Dataset entries:
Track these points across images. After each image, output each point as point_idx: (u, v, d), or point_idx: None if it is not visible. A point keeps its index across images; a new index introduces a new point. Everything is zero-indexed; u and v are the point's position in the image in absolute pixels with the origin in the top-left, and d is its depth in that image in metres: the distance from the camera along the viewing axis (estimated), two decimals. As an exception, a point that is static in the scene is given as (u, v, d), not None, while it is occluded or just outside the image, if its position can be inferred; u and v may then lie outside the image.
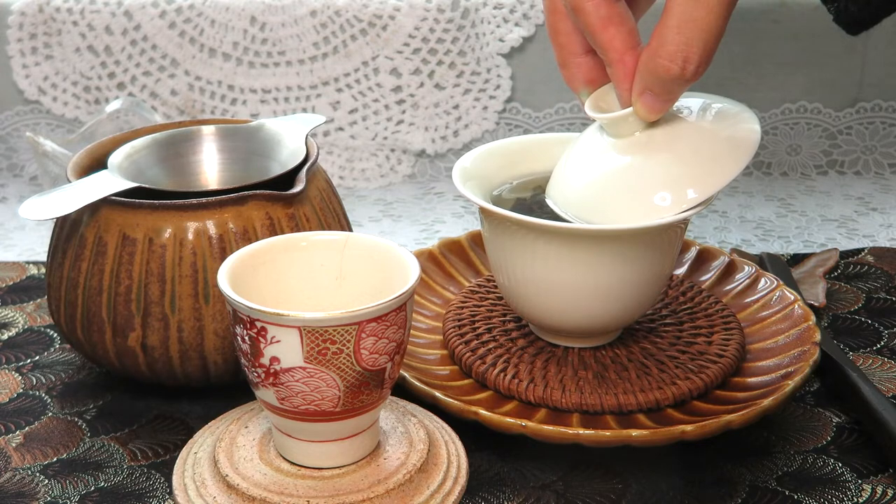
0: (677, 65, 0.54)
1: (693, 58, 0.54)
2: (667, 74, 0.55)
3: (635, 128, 0.59)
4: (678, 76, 0.55)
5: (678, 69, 0.54)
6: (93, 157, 0.68)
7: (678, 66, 0.54)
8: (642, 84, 0.56)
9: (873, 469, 0.58)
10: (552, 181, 0.62)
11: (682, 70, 0.54)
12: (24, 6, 0.95)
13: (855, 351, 0.69)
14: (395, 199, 0.93)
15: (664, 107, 0.57)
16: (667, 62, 0.54)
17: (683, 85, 0.56)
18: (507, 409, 0.60)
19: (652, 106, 0.57)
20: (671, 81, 0.55)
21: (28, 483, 0.58)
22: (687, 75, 0.54)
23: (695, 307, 0.68)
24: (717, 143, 0.58)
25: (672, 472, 0.58)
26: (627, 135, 0.59)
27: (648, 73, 0.56)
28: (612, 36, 0.56)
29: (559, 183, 0.61)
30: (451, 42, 0.95)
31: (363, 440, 0.56)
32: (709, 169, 0.57)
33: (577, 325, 0.62)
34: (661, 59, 0.54)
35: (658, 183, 0.57)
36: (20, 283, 0.79)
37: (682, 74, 0.54)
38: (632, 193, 0.58)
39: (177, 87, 0.96)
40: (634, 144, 0.59)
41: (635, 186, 0.58)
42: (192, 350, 0.61)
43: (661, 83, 0.55)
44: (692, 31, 0.54)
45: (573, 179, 0.60)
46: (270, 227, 0.61)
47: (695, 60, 0.54)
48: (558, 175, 0.62)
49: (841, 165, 0.96)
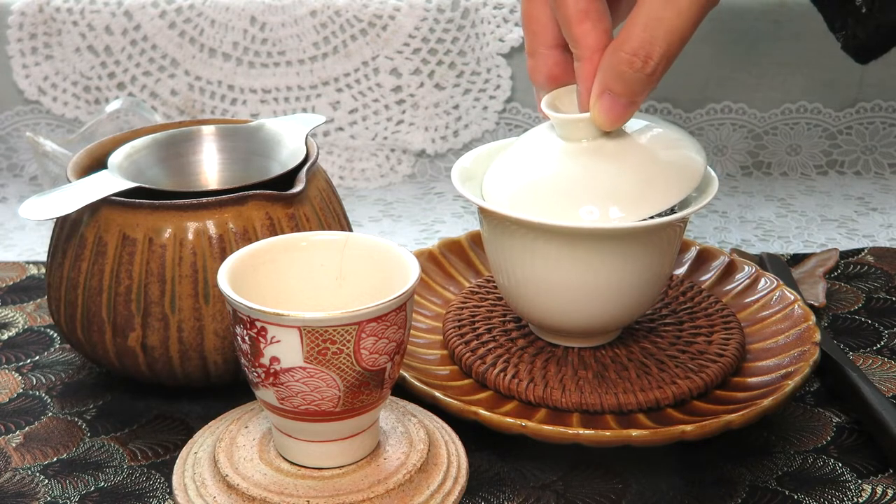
0: (639, 59, 0.54)
1: (655, 55, 0.54)
2: (628, 68, 0.54)
3: (585, 134, 0.59)
4: (639, 71, 0.54)
5: (640, 63, 0.54)
6: (93, 157, 0.68)
7: (640, 61, 0.54)
8: (602, 83, 0.56)
9: (873, 469, 0.58)
10: (490, 172, 0.62)
11: (644, 65, 0.54)
12: (24, 6, 0.95)
13: (855, 351, 0.69)
14: (395, 199, 0.93)
15: (622, 113, 0.56)
16: (629, 55, 0.54)
17: (644, 84, 0.55)
18: (507, 409, 0.60)
19: (610, 109, 0.56)
20: (632, 78, 0.54)
21: (28, 483, 0.58)
22: (647, 70, 0.54)
23: (695, 307, 0.68)
24: (658, 167, 0.59)
25: (672, 472, 0.58)
26: (576, 139, 0.59)
27: (610, 68, 0.55)
28: (587, 31, 0.56)
29: (496, 175, 0.61)
30: (451, 42, 0.95)
31: (363, 440, 0.56)
32: (643, 192, 0.57)
33: (577, 325, 0.62)
34: (623, 52, 0.54)
35: (589, 195, 0.57)
36: (20, 283, 0.79)
37: (642, 69, 0.54)
38: (561, 199, 0.58)
39: (177, 87, 0.96)
40: (579, 151, 0.59)
41: (567, 193, 0.58)
42: (192, 350, 0.61)
43: (621, 80, 0.55)
44: (657, 29, 0.53)
45: (510, 174, 0.60)
46: (270, 227, 0.61)
47: (656, 58, 0.54)
48: (497, 167, 0.62)
49: (841, 165, 0.96)
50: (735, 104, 0.95)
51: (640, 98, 0.56)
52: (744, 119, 0.96)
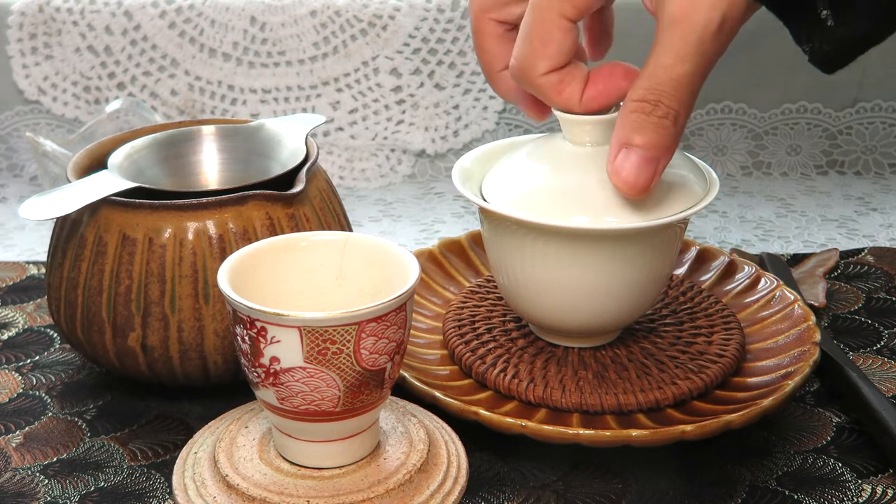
0: (649, 103, 0.52)
1: (664, 99, 0.52)
2: (640, 113, 0.52)
3: (590, 138, 0.59)
4: (650, 114, 0.52)
5: (650, 107, 0.52)
6: (93, 157, 0.68)
7: (650, 105, 0.52)
8: (618, 140, 0.54)
9: (873, 469, 0.58)
10: (492, 173, 0.62)
11: (654, 108, 0.52)
12: (24, 6, 0.95)
13: (855, 351, 0.69)
14: (395, 199, 0.93)
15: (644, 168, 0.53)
16: (636, 103, 0.53)
17: (660, 129, 0.53)
18: (507, 409, 0.60)
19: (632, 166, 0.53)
20: (646, 123, 0.52)
21: (28, 483, 0.58)
22: (659, 113, 0.52)
23: (695, 307, 0.68)
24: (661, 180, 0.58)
25: (672, 472, 0.58)
26: (581, 143, 0.59)
27: (621, 119, 0.53)
28: (570, 95, 0.57)
29: (498, 176, 0.61)
30: (451, 42, 0.95)
31: (363, 440, 0.56)
32: (642, 201, 0.57)
33: (577, 325, 0.62)
34: (631, 101, 0.53)
35: (588, 201, 0.57)
36: (20, 283, 0.79)
37: (653, 111, 0.52)
38: (561, 202, 0.58)
39: (177, 87, 0.96)
40: (583, 155, 0.59)
41: (567, 196, 0.58)
42: (192, 350, 0.61)
43: (636, 127, 0.53)
44: (661, 76, 0.52)
45: (512, 175, 0.60)
46: (270, 227, 0.61)
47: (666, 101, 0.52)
48: (500, 168, 0.62)
49: (841, 165, 0.96)
50: (735, 104, 0.95)
51: (662, 151, 0.53)
52: (744, 119, 0.96)
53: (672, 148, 0.54)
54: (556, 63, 0.56)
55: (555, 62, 0.56)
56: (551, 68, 0.56)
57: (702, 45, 0.51)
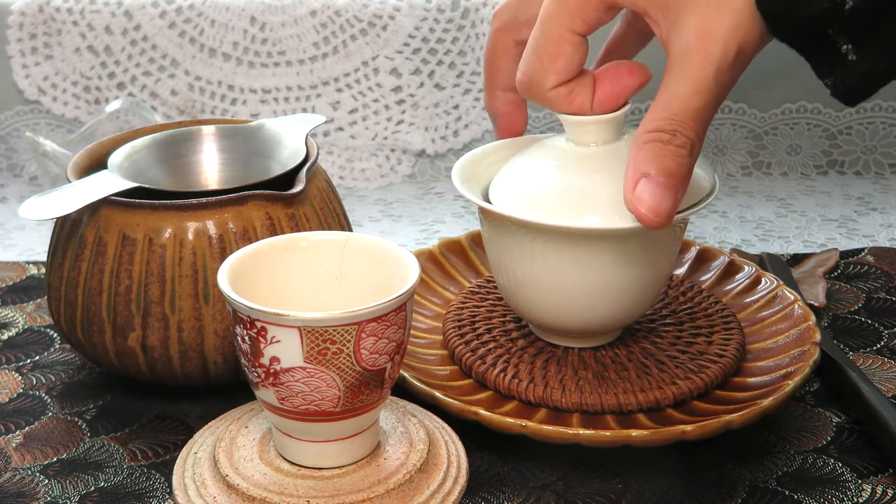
0: (665, 135, 0.52)
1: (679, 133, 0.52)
2: (657, 142, 0.52)
3: (594, 138, 0.59)
4: (668, 143, 0.52)
5: (667, 136, 0.52)
6: (93, 157, 0.68)
7: (667, 134, 0.52)
8: (635, 171, 0.52)
9: (873, 469, 0.58)
10: (498, 176, 0.62)
11: (672, 137, 0.51)
12: (24, 6, 0.95)
13: (855, 351, 0.69)
14: (395, 199, 0.93)
15: (663, 196, 0.52)
16: (650, 133, 0.52)
17: (678, 156, 0.52)
18: (507, 409, 0.60)
19: (651, 195, 0.52)
20: (663, 151, 0.52)
21: (28, 483, 0.58)
22: (677, 142, 0.51)
23: (695, 307, 0.68)
24: None
25: (672, 472, 0.58)
26: (585, 143, 0.59)
27: (637, 150, 0.52)
28: (581, 104, 0.57)
29: (504, 179, 0.61)
30: (451, 42, 0.95)
31: (363, 440, 0.56)
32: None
33: (577, 325, 0.62)
34: (646, 132, 0.52)
35: (594, 200, 0.57)
36: (20, 283, 0.79)
37: (671, 140, 0.51)
38: (566, 203, 0.58)
39: (177, 87, 0.96)
40: (588, 155, 0.59)
41: (572, 197, 0.58)
42: (192, 350, 0.61)
43: (653, 155, 0.52)
44: (675, 107, 0.51)
45: (518, 178, 0.60)
46: (270, 227, 0.61)
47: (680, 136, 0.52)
48: (506, 171, 0.62)
49: (841, 165, 0.96)
50: (735, 104, 0.95)
51: (680, 180, 0.52)
52: (744, 119, 0.96)
53: (688, 179, 0.53)
54: (564, 77, 0.56)
55: (563, 77, 0.56)
56: (560, 83, 0.56)
57: (718, 77, 0.51)
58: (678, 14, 0.51)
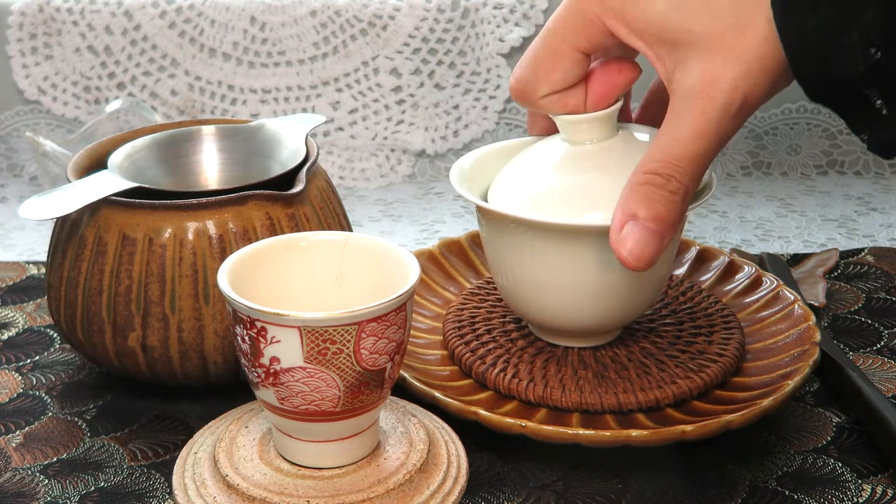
0: (661, 176, 0.51)
1: (676, 173, 0.51)
2: (650, 185, 0.51)
3: (589, 136, 0.59)
4: (661, 187, 0.51)
5: (661, 180, 0.51)
6: (93, 157, 0.68)
7: (662, 178, 0.51)
8: (624, 211, 0.52)
9: (873, 469, 0.58)
10: (497, 178, 0.62)
11: (666, 182, 0.51)
12: (24, 6, 0.95)
13: (855, 351, 0.69)
14: (395, 199, 0.93)
15: (650, 241, 0.52)
16: (645, 176, 0.52)
17: (670, 203, 0.51)
18: (507, 409, 0.60)
19: (637, 239, 0.52)
20: (656, 195, 0.51)
21: (28, 483, 0.58)
22: (670, 187, 0.51)
23: (695, 307, 0.68)
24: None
25: (672, 472, 0.58)
26: (580, 142, 0.59)
27: (630, 191, 0.52)
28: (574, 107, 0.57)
29: (502, 181, 0.61)
30: (451, 42, 0.95)
31: (363, 440, 0.56)
32: None
33: (577, 325, 0.62)
34: (640, 174, 0.52)
35: (592, 198, 0.57)
36: (20, 283, 0.79)
37: (665, 185, 0.51)
38: (564, 202, 0.58)
39: (177, 87, 0.96)
40: (584, 154, 0.59)
41: (570, 196, 0.58)
42: (192, 350, 0.61)
43: (645, 199, 0.52)
44: (674, 150, 0.51)
45: (516, 179, 0.61)
46: (270, 227, 0.61)
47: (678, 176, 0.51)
48: (504, 173, 0.62)
49: (841, 165, 0.96)
50: (735, 104, 0.95)
51: (668, 227, 0.52)
52: (744, 119, 0.96)
53: (677, 225, 0.53)
54: (558, 88, 0.56)
55: (557, 88, 0.56)
56: (553, 92, 0.56)
57: (721, 124, 0.50)
58: (685, 55, 0.51)
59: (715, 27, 0.49)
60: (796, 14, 0.48)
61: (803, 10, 0.47)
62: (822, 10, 0.47)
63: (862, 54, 0.47)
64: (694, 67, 0.50)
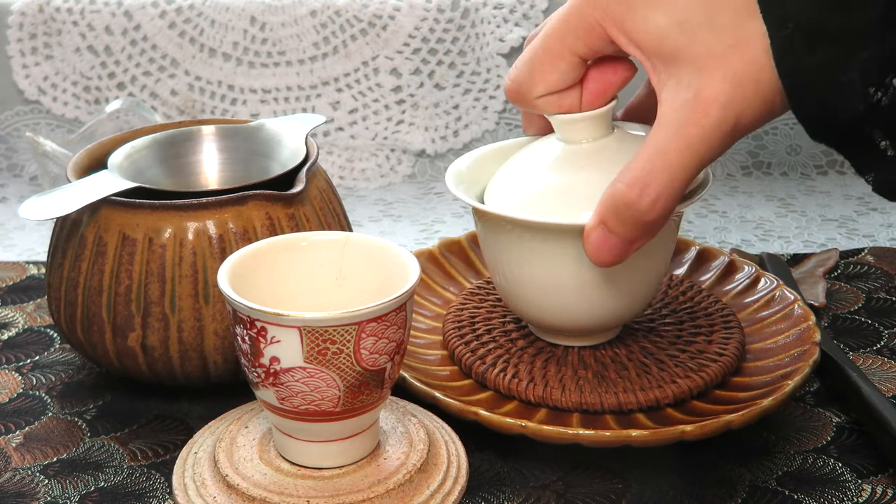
0: (634, 191, 0.51)
1: (652, 189, 0.51)
2: (621, 200, 0.52)
3: (585, 135, 0.59)
4: (633, 204, 0.51)
5: (634, 196, 0.51)
6: (93, 157, 0.68)
7: (635, 193, 0.51)
8: (598, 214, 0.53)
9: (873, 469, 0.58)
10: (493, 179, 0.62)
11: (639, 197, 0.51)
12: (24, 6, 0.95)
13: (855, 351, 0.69)
14: (395, 199, 0.93)
15: (613, 250, 0.53)
16: (624, 186, 0.52)
17: (638, 222, 0.52)
18: (507, 409, 0.60)
19: (601, 244, 0.53)
20: (626, 213, 0.52)
21: (28, 483, 0.58)
22: (643, 206, 0.51)
23: (695, 307, 0.68)
24: None
25: (672, 472, 0.58)
26: (576, 141, 0.59)
27: (607, 198, 0.53)
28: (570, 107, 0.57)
29: (498, 182, 0.61)
30: (451, 42, 0.95)
31: (363, 440, 0.56)
32: None
33: (576, 324, 0.62)
34: (619, 183, 0.52)
35: (588, 197, 0.56)
36: (20, 283, 0.79)
37: (637, 203, 0.51)
38: (560, 202, 0.57)
39: (177, 87, 0.96)
40: (579, 153, 0.59)
41: (566, 196, 0.58)
42: (192, 350, 0.61)
43: (615, 213, 0.52)
44: (659, 160, 0.51)
45: (512, 179, 0.61)
46: (270, 227, 0.61)
47: (653, 192, 0.51)
48: (500, 174, 0.62)
49: (841, 165, 0.96)
50: (735, 104, 0.95)
51: (636, 240, 0.53)
52: (744, 119, 0.96)
53: (651, 233, 0.53)
54: (554, 90, 0.56)
55: (553, 89, 0.56)
56: (549, 93, 0.56)
57: (710, 141, 0.50)
58: (681, 70, 0.50)
59: (715, 47, 0.49)
60: (795, 55, 0.47)
61: (801, 52, 0.47)
62: (819, 49, 0.47)
63: (862, 93, 0.47)
64: (690, 83, 0.50)
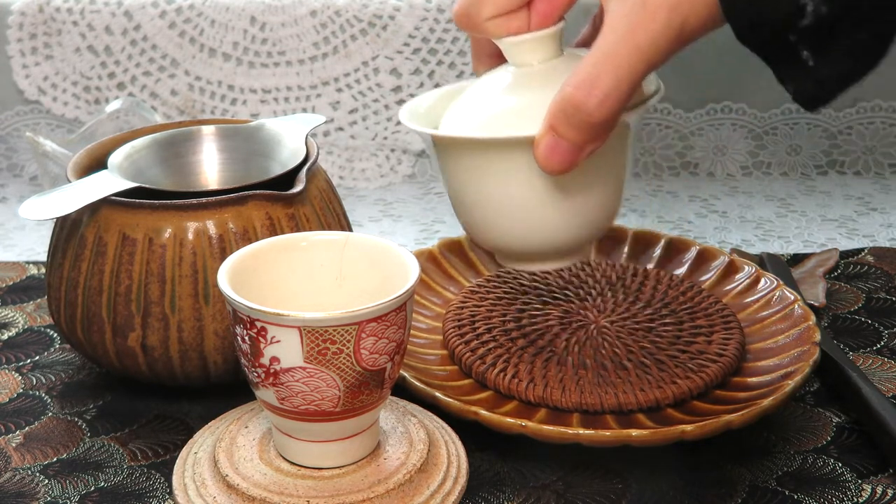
0: (582, 92, 0.51)
1: (599, 90, 0.51)
2: (570, 102, 0.51)
3: (534, 57, 0.57)
4: (581, 105, 0.51)
5: (582, 96, 0.51)
6: (93, 157, 0.68)
7: (582, 94, 0.51)
8: (548, 120, 0.53)
9: (873, 469, 0.58)
10: (447, 113, 0.61)
11: (587, 98, 0.51)
12: (24, 6, 0.95)
13: (855, 351, 0.69)
14: (395, 199, 0.93)
15: (564, 157, 0.53)
16: (571, 89, 0.51)
17: (586, 124, 0.52)
18: (507, 409, 0.60)
19: (551, 151, 0.53)
20: (575, 113, 0.51)
21: (28, 483, 0.58)
22: (590, 106, 0.51)
23: (695, 307, 0.68)
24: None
25: (672, 472, 0.58)
26: (526, 63, 0.58)
27: (555, 103, 0.52)
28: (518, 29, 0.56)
29: (453, 114, 0.60)
30: (451, 42, 0.95)
31: (363, 440, 0.56)
32: None
33: (540, 245, 0.58)
34: (567, 86, 0.52)
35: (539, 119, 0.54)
36: (20, 283, 0.79)
37: (585, 103, 0.51)
38: (515, 124, 0.56)
39: (177, 87, 0.96)
40: (531, 75, 0.57)
41: (520, 117, 0.56)
42: (192, 350, 0.61)
43: (564, 117, 0.52)
44: (606, 64, 0.51)
45: (466, 109, 0.59)
46: (270, 227, 0.61)
47: (600, 92, 0.51)
48: (454, 106, 0.60)
49: (841, 165, 0.96)
50: (735, 104, 0.95)
51: (585, 144, 0.53)
52: (744, 119, 0.96)
53: (601, 136, 0.53)
54: (503, 11, 0.56)
55: (502, 10, 0.56)
56: (497, 14, 0.56)
57: (659, 44, 0.50)
58: None
59: None
60: None
61: None
62: None
63: None
64: None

◆ PROBLEM REQUIREMENTS ◆
Exactly as written, repeat the lines from the beginning of the entries up to and including the line with "3: (635, 128, 0.59)", but not the pictures.

◆ SOLVED PROBLEM ◆
Track these points across images. After each image, output each point as point_idx: (u, v, d), or point_idx: None if it is not visible. A point keeps its index across images; a new index introduces a new point. Everything is zero-indexed; u and v are the point's position in the image in absolute pixels with the origin in the top-left, and d is its depth in that image in metres: the distance from the camera along the viewing axis (estimated), two decimals. As an exception, a point that is static in the scene is given as (u, v, d), not None, while it is occluded or just outside the image, if its position can be inferred; u and v may then lie outside the image.
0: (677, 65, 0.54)
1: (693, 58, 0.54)
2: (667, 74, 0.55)
3: (635, 128, 0.59)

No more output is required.